Savaş cephesi büyüyor, Gezi için intikam geri dönüyor...
Siyasi iktidar “güveni sarsıyor, ahlaka aykırı” benzeri gerekçeler ileri sürerek, kendi mahkemelerine iş buyuracak, istemediği şirketlere kayyım atanacak, kayyımlar kendilerine verilen görevi yerine getirecek...
Siyasi iktidar “güveni sarsıyor, ahlaka aykırı” benzeri gerekçeler ileri sürerek, kendi mahkemelerine iş buyuracak, istemediği şirketlere kayyım atanacak, kayyımlar kendilerine verilen görevi yerine getirecek, mala mülke el koyacak, veya şirketi batırıp ortadan kaldıracak... Kayyım denen siyasi cihazlar, birden patron yetkisiyle davranacak.
Ne mülkiyet hakkını tanıyor bu iktidar ne başka bir anayasal durumu. Peki mesela büyük şirketlere el koyup onları yok edebilir mi?
Bu kayyım yasası, ilk aşamada, hepsini maymuna çevirme, susturma, konuşturmama, biat ettirme yasasıdır. İkinci aşamada, daha küçükleri gerçekten ortalıktan silip süpürme, adamın malını mülkünü başkasına, kendi tarafına devretme yasası.

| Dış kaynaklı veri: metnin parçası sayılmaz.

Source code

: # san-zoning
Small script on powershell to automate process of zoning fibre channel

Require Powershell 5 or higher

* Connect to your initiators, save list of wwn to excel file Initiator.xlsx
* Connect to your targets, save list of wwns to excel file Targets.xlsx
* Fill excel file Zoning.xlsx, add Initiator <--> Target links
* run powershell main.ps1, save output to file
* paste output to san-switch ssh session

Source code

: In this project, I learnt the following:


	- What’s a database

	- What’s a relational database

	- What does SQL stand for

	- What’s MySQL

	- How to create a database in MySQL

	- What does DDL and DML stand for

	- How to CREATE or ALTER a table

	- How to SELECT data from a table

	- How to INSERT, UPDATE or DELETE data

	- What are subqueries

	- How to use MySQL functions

Son yıllarda siyasetin uygulamalarıyla yok edilen ve batırılan şirketler mezarlığına dönüştürdüler.
İktidarın ileri sürdüğü safsataların gerçek olup olmadığının mahkemece ortaya çıkartılması da gerekmiyor. Mahkemeye bile gerek kalmadan, zaten atayacağı kayyımlarla işi bitirmenin zemini hazırlanıyor. Halka açıkmış, millet ortakmış, paraları güme gidecekmiş... Kimin umurunda.
Ergenekon teminatı
Adalet Bakanlığı’nda oturan RTE bıyıklı Bakan’ın açıklamalarına bakıyorum, tam bu yönden itiraflarla dolu. Efendim kayyımlar görevlerini yerine getiremiyorlarmış,korkutuluyorlarmış, şimdi yeni tasarı ile bu boşluk dolduruluyormuş...
Yani siyaset, kayyımlara, emir ve talimatları hemen yerine getireceksin, bak sana tam koruma veriyorum, hiçbir sorumluluğun da olmayacak, diyor.